[dm-devel] Buffer I/o error on device dm-0 with no underlying hardware errors

I have a customer running a 2.6.9-42.0.10.ELsmp kernel,
with a MPT scsi card connected to an external array, several
times so far they have gotten an error similar to this:
 Buffer I/O error on device dm-0, logical block 742625682

There are no errors of any type before this error, and the
machine stays up and continues logging all errors
(this is not the boot device).  After 10-15 of these
errors with various block numbers ext3 of course notices
and starts giving errors that result in the filesystem

The setup is ext3 -> LVM -> sda

NFS is also being used but I don't think it plays any part
in the problem.

No errors of any type are being logged for sda, and
doing a dd if=/dev/sda of=/dev/null after the problem has
occured before the reboot finishes with no
errors being generated.

They previously used XFS and got similar failures.

I have searched everything I can find, and can only find
that this error should not be possible by itself.

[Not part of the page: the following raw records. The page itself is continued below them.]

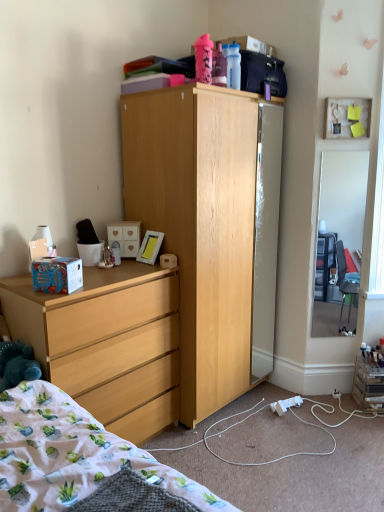
Question: Are matte white picture frame at upper right and velvety blue teddy bear at lower left located far from each other?

Choices:
 (A) yes
 (B) no

Answer: (A)

Question: Does matte white picture frame at upper right have a lesser height compared to velvety blue teddy bear at lower left?

Choices:
 (A) yes
 (B) no

Answer: (B)

Question: Is matte white picture frame at upper right taller than velvety blue teddy bear at lower left?

Choices:
 (A) yes
 (B) no

Answer: (A)

Question: Does matte white picture frame at upper right appear on the left side of velvety blue teddy bear at lower left?

Choices:
 (A) yes
 (B) no

Answer: (B)

Question: Could velvety blue teddy bear at lower left be considered to be inside matte white picture frame at upper right?

Choices:
 (A) yes
 (B) no

Answer: (B)

Question: Is matte white picture frame at upper right oriented away from velvety blue teddy bear at lower left?

Choices:
 (A) no
 (B) yes

Answer: (A)

Question: From a real-world perspective, is matte wood dresser at lower left under velvety blue teddy bear at lower left?

Choices:
 (A) yes
 (B) no

Answer: (A)

Question: Considering the relative sizes of matte wood dresser at lower left and velvety blue teddy bear at lower left in the image provided, is matte wood dresser at lower left taller than velvety blue teddy bear at lower left?

Choices:
 (A) no
 (B) yes

Answer: (B)

Question: Is matte wood dresser at lower left with velvety blue teddy bear at lower left?

Choices:
 (A) no
 (B) yes

Answer: (A)

Question: Is matte wood dresser at lower left not near velvety blue teddy bear at lower left?

Choices:
 (A) no
 (B) yes

Answer: (A)

Question: Does matte wood dresser at lower left lie in front of velvety blue teddy bear at lower left?

Choices:
 (A) no
 (B) yes

Answer: (A)

Question: Could you tell me if matte wood dresser at lower left is turned towards velvety blue teddy bear at lower left?

Choices:
 (A) yes
 (B) no

Answer: (B)

Question: Is fluffy cotton blanket at lower left far away from white matte drawer at center?

Choices:
 (A) yes
 (B) no

Answer: (A)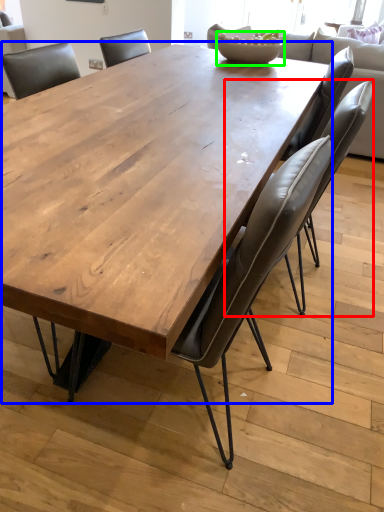
Question: Which object is positioned farthest from chair (highlighted by a red box)? Select from coffee table (highlighted by a blue box) and bowl (highlighted by a green box).

Choices:
 (A) coffee table
 (B) bowl

Answer: (B)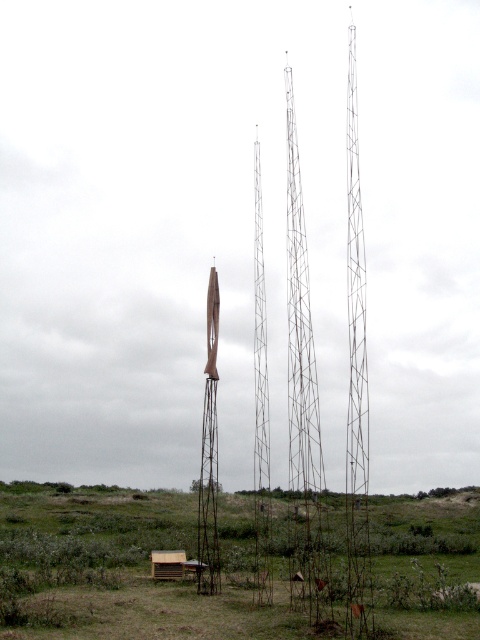
Question: From the image, what is the correct spatial relationship of metallic grid tower at center in relation to shiny metallic rocket at center?

Choices:
 (A) left
 (B) right

Answer: (B)

Question: Is metallic grid tower at center to the left of shiny metallic rocket at center from the viewer's perspective?

Choices:
 (A) no
 (B) yes

Answer: (A)

Question: Can you confirm if metallic grid tower at center is positioned to the left of shiny metallic rocket at center?

Choices:
 (A) no
 (B) yes

Answer: (A)

Question: Which of the following is the farthest from the observer?

Choices:
 (A) metallic grid tower at center
 (B) shiny metallic rocket at center

Answer: (B)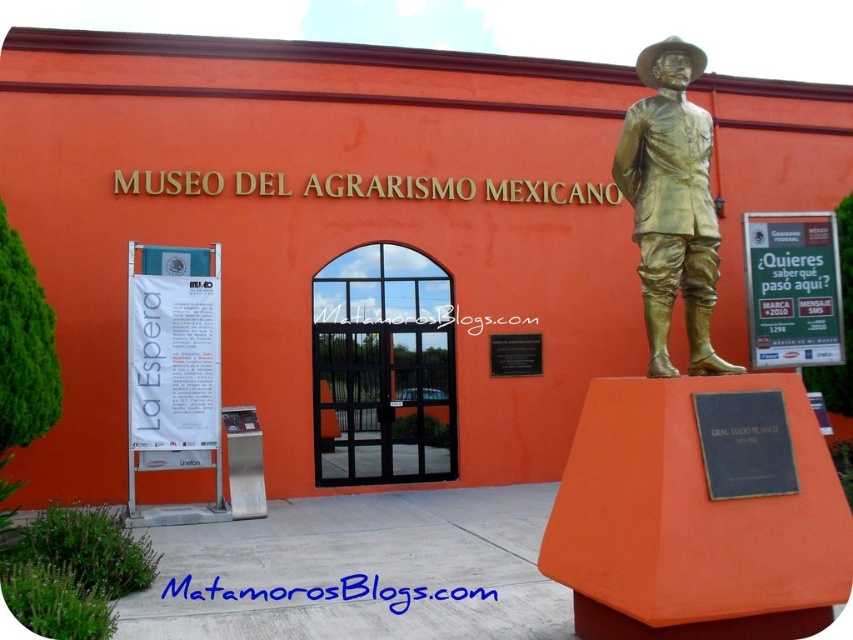
Question: Which object appears farthest from the camera in this image?

Choices:
 (A) bronze statue at right
 (B) black polished stone plaque at center

Answer: (B)

Question: Where is bronze statue at right located in relation to black polished stone plaque at center in the image?

Choices:
 (A) left
 (B) right

Answer: (B)

Question: Can you confirm if black glass door at center is positioned to the left of black leather plaque at center?

Choices:
 (A) no
 (B) yes

Answer: (B)

Question: Is the position of black glass door at center less distant than that of black polished stone plaque at center?

Choices:
 (A) yes
 (B) no

Answer: (A)

Question: Which object appears closest to the camera in this image?

Choices:
 (A) black leather plaque at center
 (B) bronze statue at right
 (C) black glass door at center

Answer: (A)

Question: Among these points, which one is nearest to the camera?

Choices:
 (A) (492, 337)
 (B) (440, 403)
 (C) (695, 339)
 (D) (746, 428)

Answer: (D)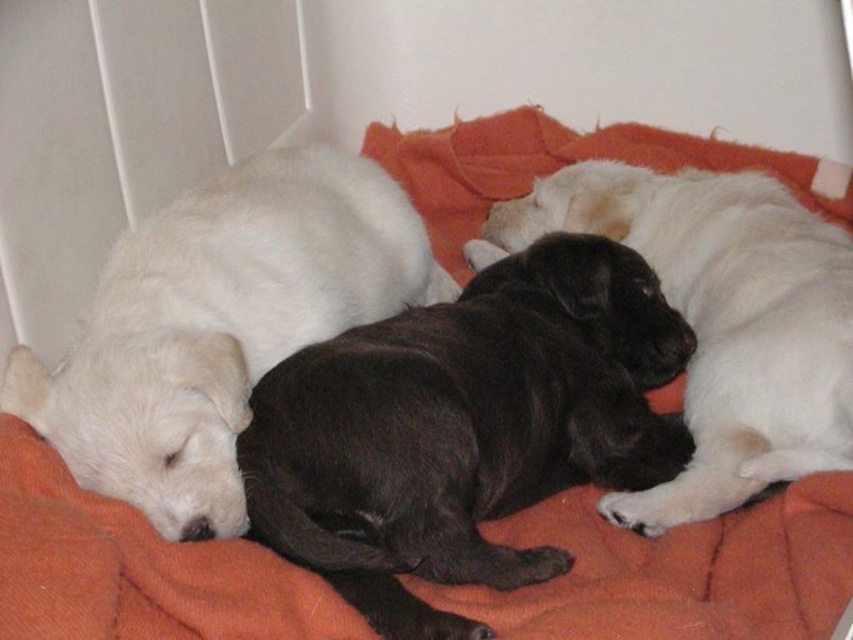
Is the position of black soft fur puppy at center more distant than that of black smooth fur at center?

No, black soft fur puppy at center is closer to the viewer.

Is black soft fur puppy at center shorter than black smooth fur at center?

Yes.

In order to click on black soft fur puppy at center in this screenshot , I will do `click(463, 428)`.

Is white soft fur at left further to the viewer compared to black smooth fur at center?

No, white soft fur at left is in front of black smooth fur at center.

Which of these two, white soft fur at left or black smooth fur at center, stands taller?

Standing taller between the two is black smooth fur at center.

Is point (141, 481) positioned behind point (788, 380)?

No.

The height and width of the screenshot is (640, 853). Identify the location of white soft fur at left. (219, 326).

Is black soft fur puppy at center below white soft fur at left?

Yes.

In the scene shown: Between black soft fur puppy at center and white soft fur at left, which one appears on the right side from the viewer's perspective?

From the viewer's perspective, black soft fur puppy at center appears more on the right side.

The width and height of the screenshot is (853, 640). What do you see at coordinates (463, 428) in the screenshot?
I see `black soft fur puppy at center` at bounding box center [463, 428].

The width and height of the screenshot is (853, 640). I want to click on black soft fur puppy at center, so click(463, 428).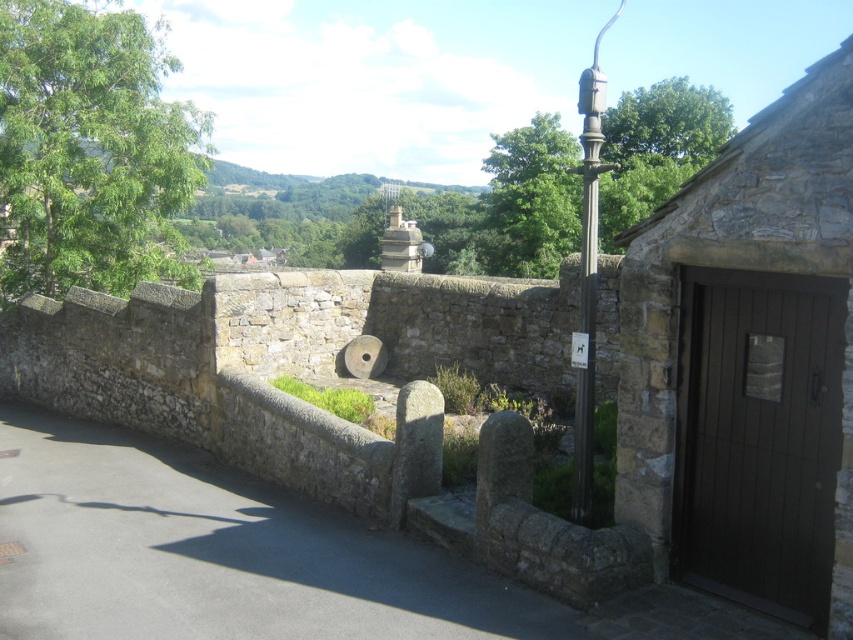
Question: Among these points, which one is farthest from the camera?

Choices:
 (A) (595, 214)
 (B) (595, 244)

Answer: (A)

Question: Which of the following is the closest to the observer?

Choices:
 (A) (575, 442)
 (B) (584, 266)

Answer: (B)

Question: Is polished metal lamp post at center-right to the right of polished stone post at center from the viewer's perspective?

Choices:
 (A) yes
 (B) no

Answer: (A)

Question: Is polished metal lamp post at center-right in front of polished stone post at center?

Choices:
 (A) yes
 (B) no

Answer: (B)

Question: Does polished metal lamp post at center-right have a lesser width compared to polished stone post at center?

Choices:
 (A) yes
 (B) no

Answer: (B)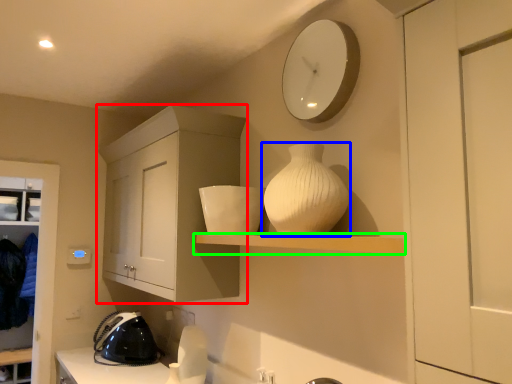
Question: Considering the real-world distances, which object is closest to cabinetry (highlighted by a red box)? vase (highlighted by a blue box) or shelf (highlighted by a green box).

Choices:
 (A) vase
 (B) shelf

Answer: (B)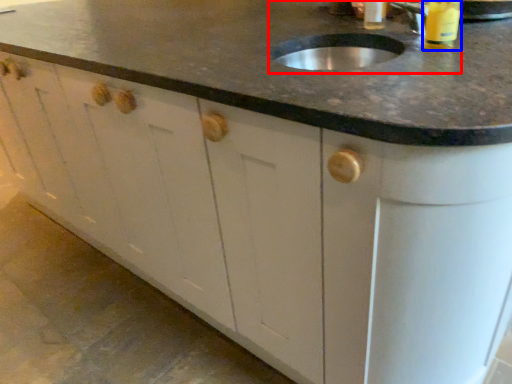
Question: Among these objects, which one is farthest to the camera, sink (highlighted by a red box) or beverage (highlighted by a blue box)?

Choices:
 (A) sink
 (B) beverage

Answer: (B)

Rebooting the machine fixes the problem until it happens
again several days to a week later.

Given no scsi errors and that the dm layer does not
yell about the scsi layer below it, it really does not
look like a hardware error.

So far nothing synthetic has been able to duplicate the

The machine has ecc and it is being monitored by they
bluesmoke/edac modules and it not getting any memory errors.